The Hiking club climbed Mount Mlembe-the highest mountain in Swaziland.
IB2 was a highly intense academic experience and you realize in a big way the effectiveness of IB in preparing you for academic rigor both in tertiary education and for your chosen career path. It is important to balance academic responsibilities with school and wider community engagement.
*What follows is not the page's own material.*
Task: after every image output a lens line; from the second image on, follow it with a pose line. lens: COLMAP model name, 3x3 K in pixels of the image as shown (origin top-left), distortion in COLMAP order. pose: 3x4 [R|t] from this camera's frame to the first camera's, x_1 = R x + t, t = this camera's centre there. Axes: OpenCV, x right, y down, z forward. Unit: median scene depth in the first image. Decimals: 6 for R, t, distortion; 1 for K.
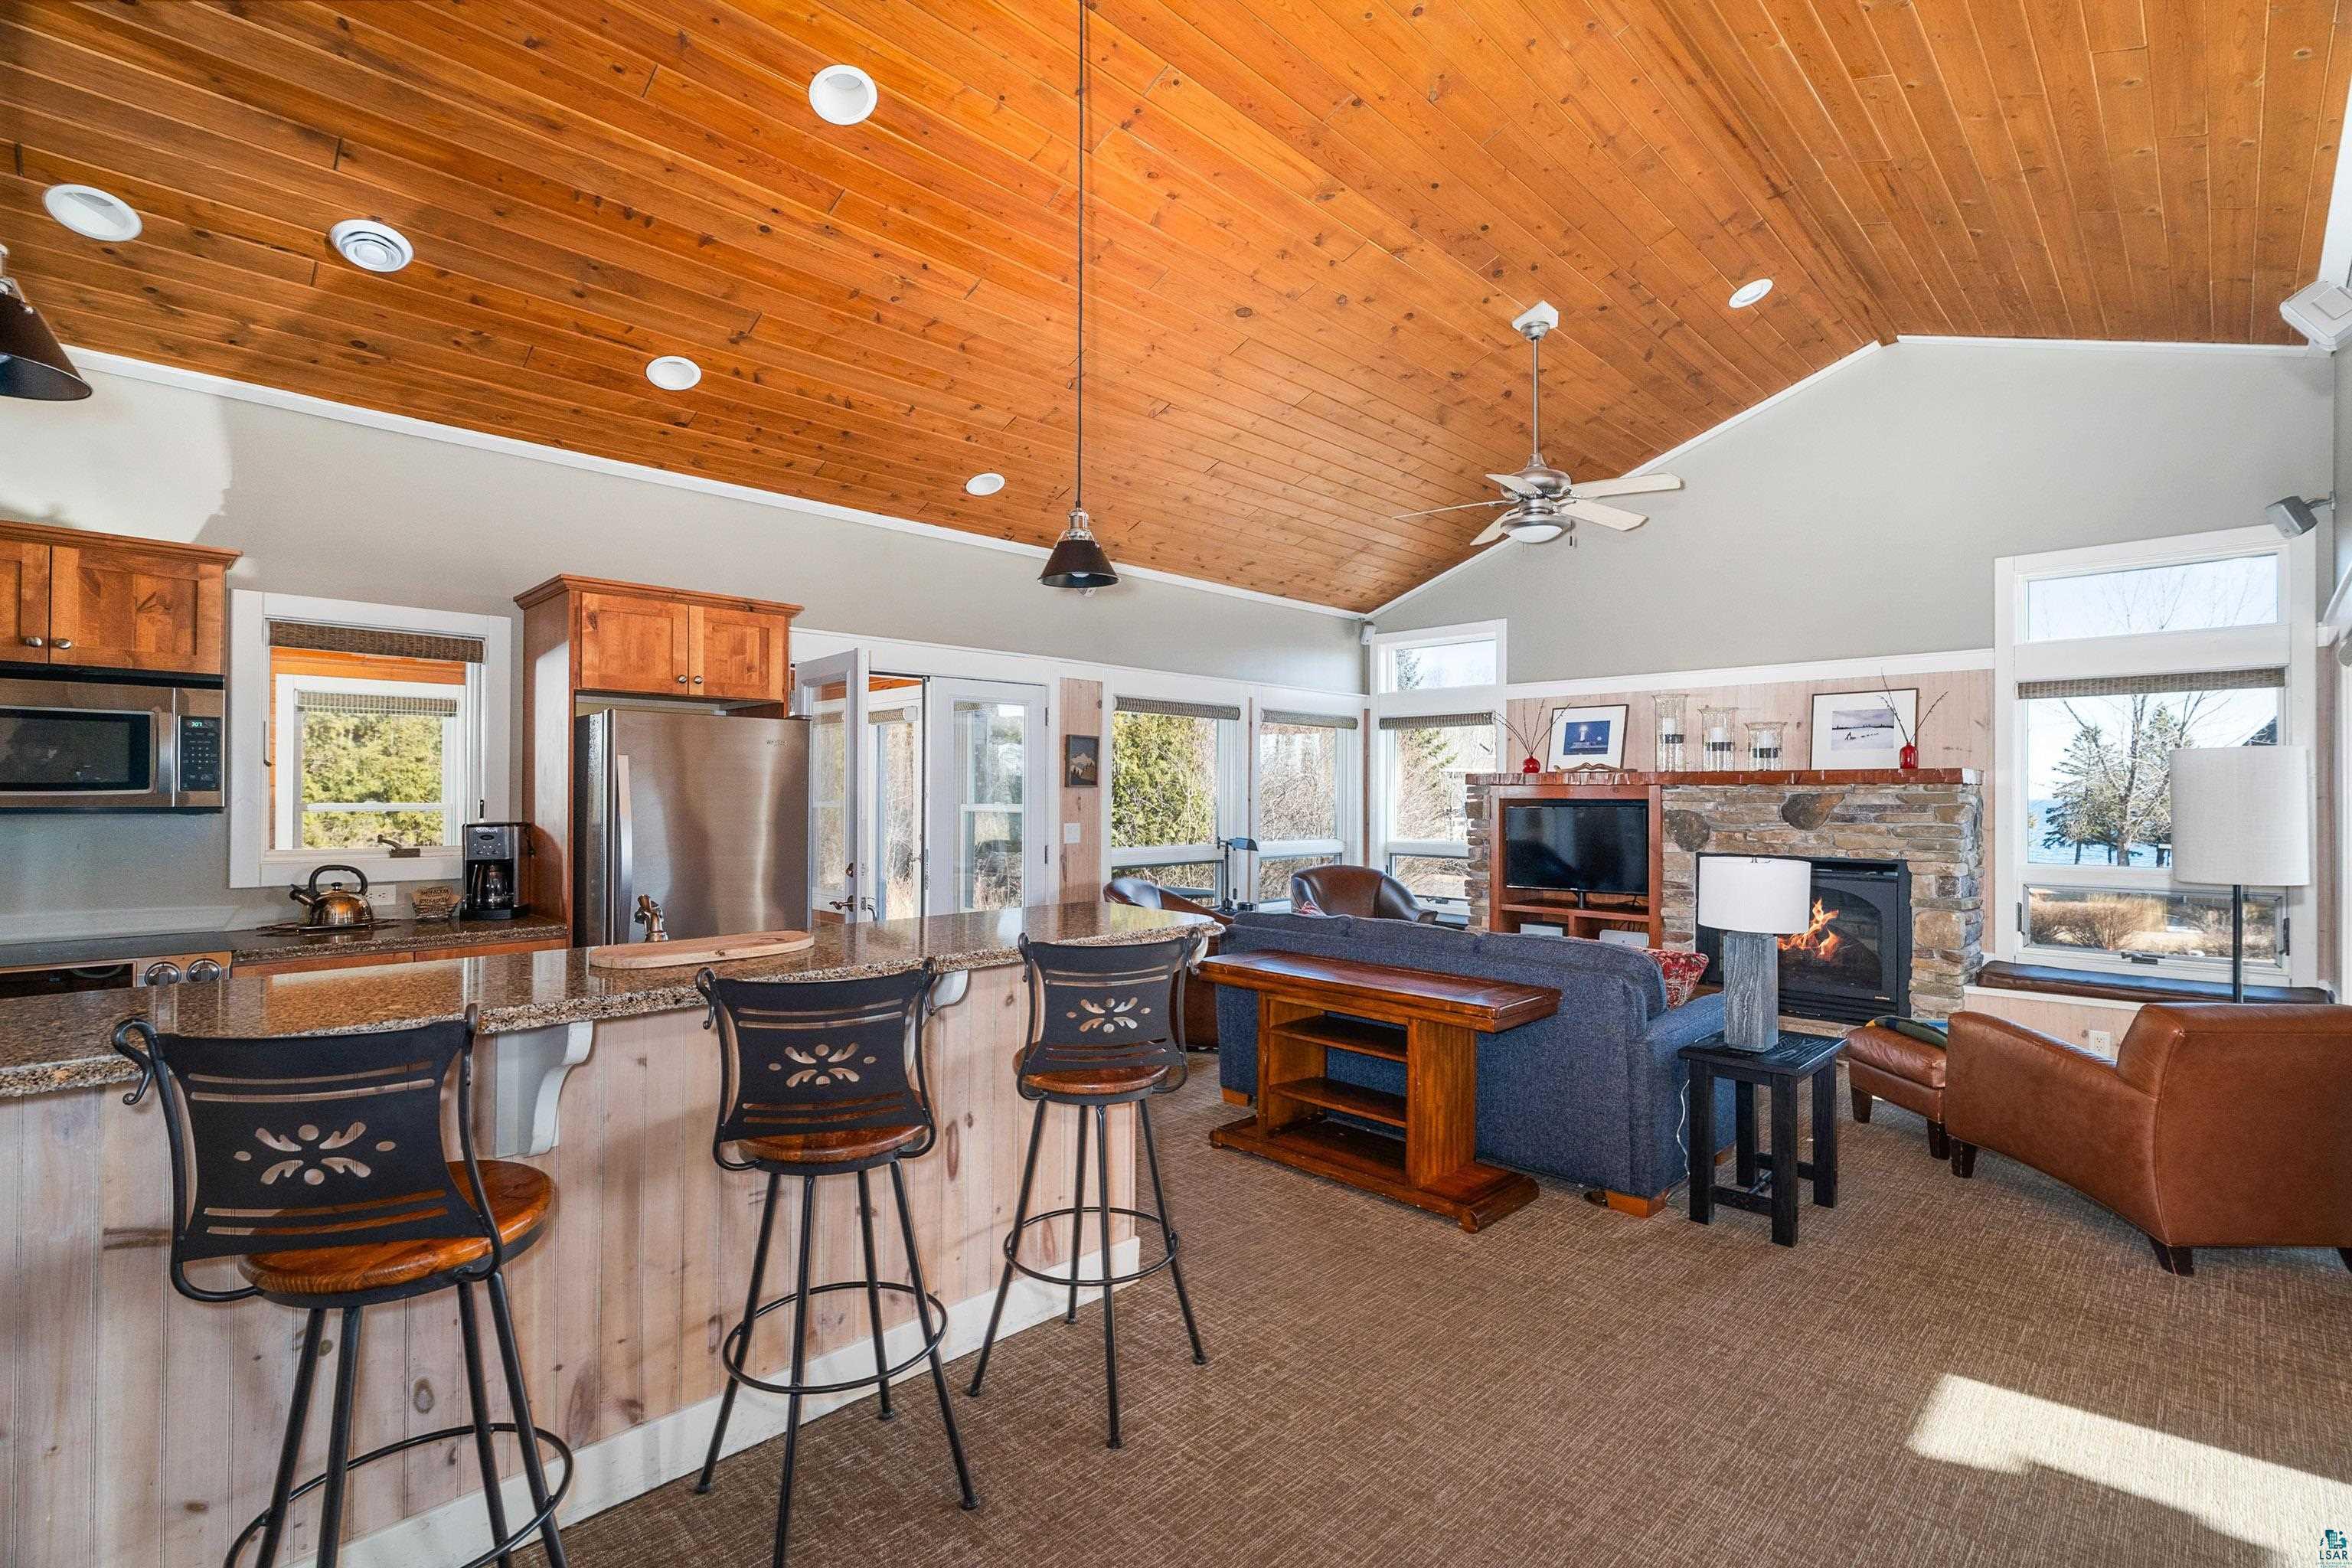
lens RADIAL K [[1076.9, 0, 1172.9], [0, 1076.9, 780.0], [0, 0, 1]] dist [-0.000941, 0.000759]
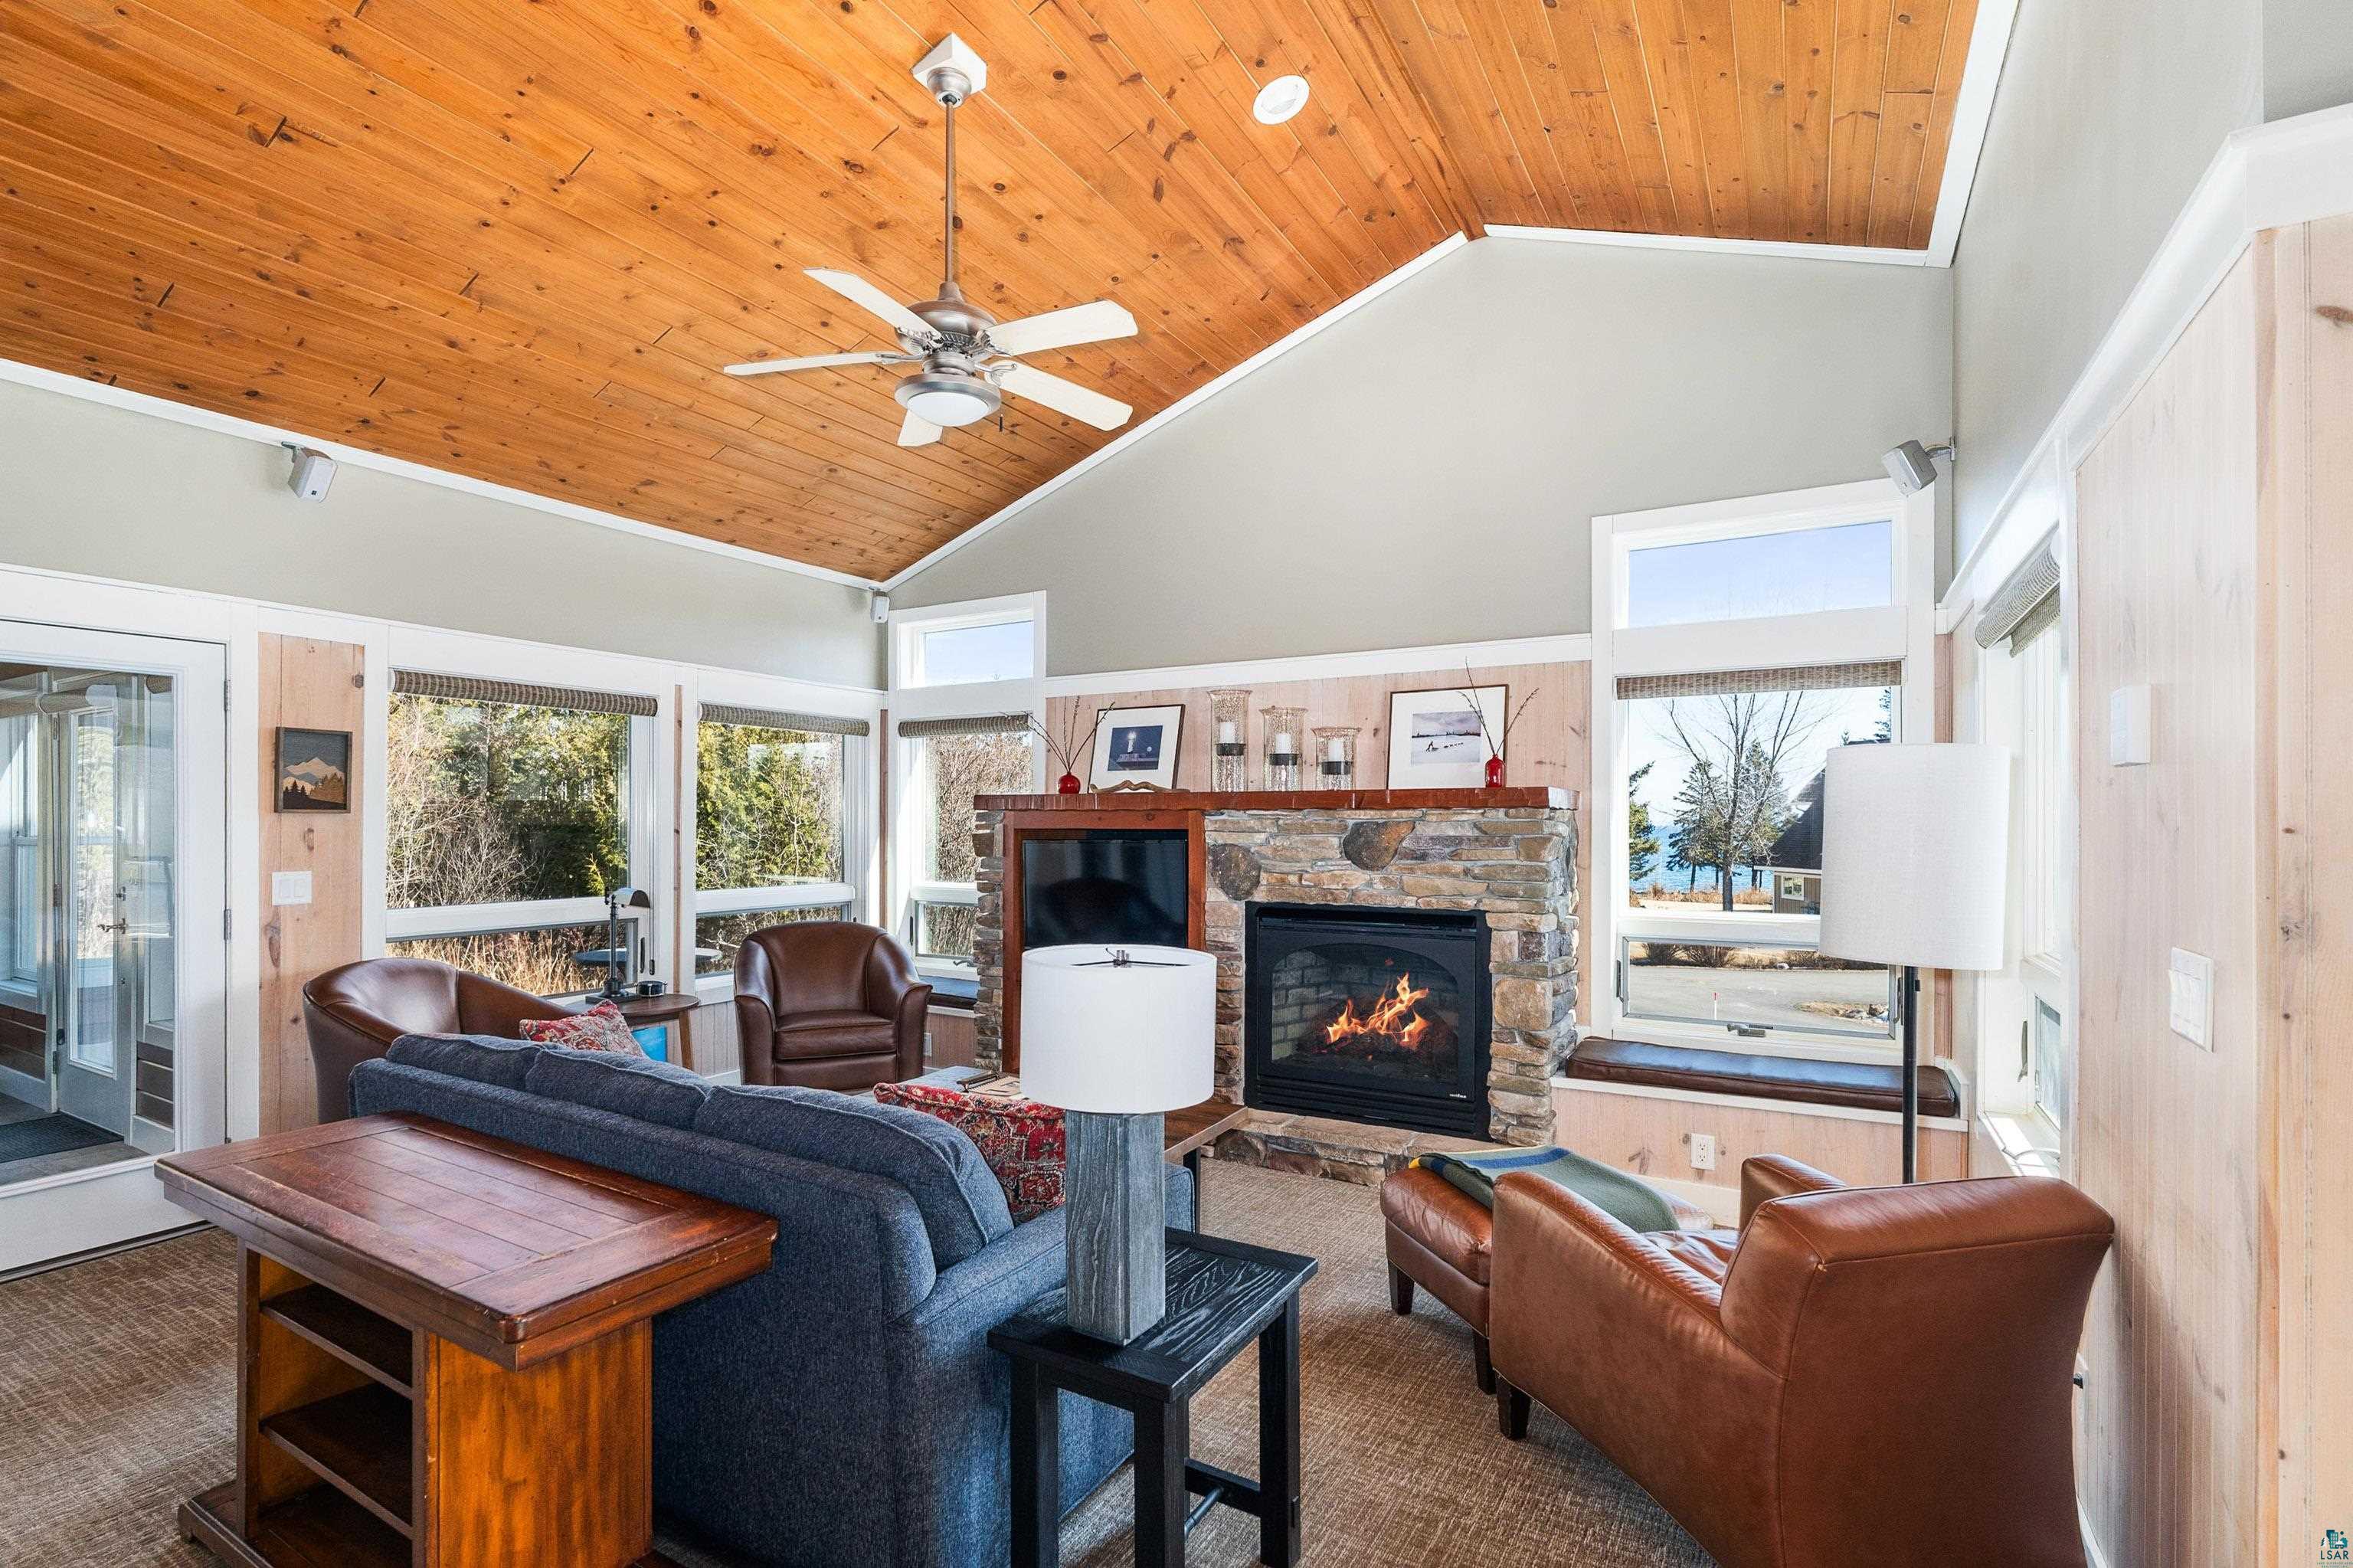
lens RADIAL K [[1103.1, 0, 1170.5], [0, 1103.1, 810.2], [0, 0, 1]] dist [-0.004636, 0.000907]
pose [[0.967622, 0.001042, 0.252403, 0.255935], [-0.001561, 0.999997, 0.001858, 0.003606], [-0.252400, -0.002192, 0.967620, 0.292178]]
'Agamenon' drama production, 2009.
Over my first midterm break, I travelled by school bus to Alexandra township in Johannesburg to visit my friend Fifi's family. It was one of the most enriching things I have ever done and I visit as much as I can. I know I always have a family in Alex and I have also developed an informal link-parent relationship with two of my friend's families in Swaziland. Opportunities like this are trully the most rewarding and it alleviates homesickness and broadens one's horizon to become part of a family unit other than yours. I also went by bus to visit my IB3 friend (a 2009 graduate of WK) in Namibia before she left for Georgetown University. I never knew a desert could be so beautiful and seeing golden red sand meet the sea is breathtaking. I have continued to strengthen friendships this year and learn more about the world around us. This year I became proficient in speaking siSwati, a national language of Swaziland and very similar to siZulu (of King Shakka Zulu's tribe in neighboring South Africa). I practice as often as I can and because I take it as a subject can read and write it too. It's exciting to learn a new language in a setting where it is spoken and I'm trying to improve and remember as much as I can before I leave in November! This year I decided what path I want to take in life and am now aiming to study international relations and linguistics at university in the US or UK. I love the notion that with the right skills and in the right place I can make a meaningful contribution to improving people's lives. I also hope to learn Arabic or KiSwahili and return to the African continent. Being here for two years has really changed my life in a bigger way than I even though was possible.
UWC Day-celebrating diversity. Romeo Makore (L) of Zimbabwe and Vivian Ojo (R) of Namibia are two of my close friends.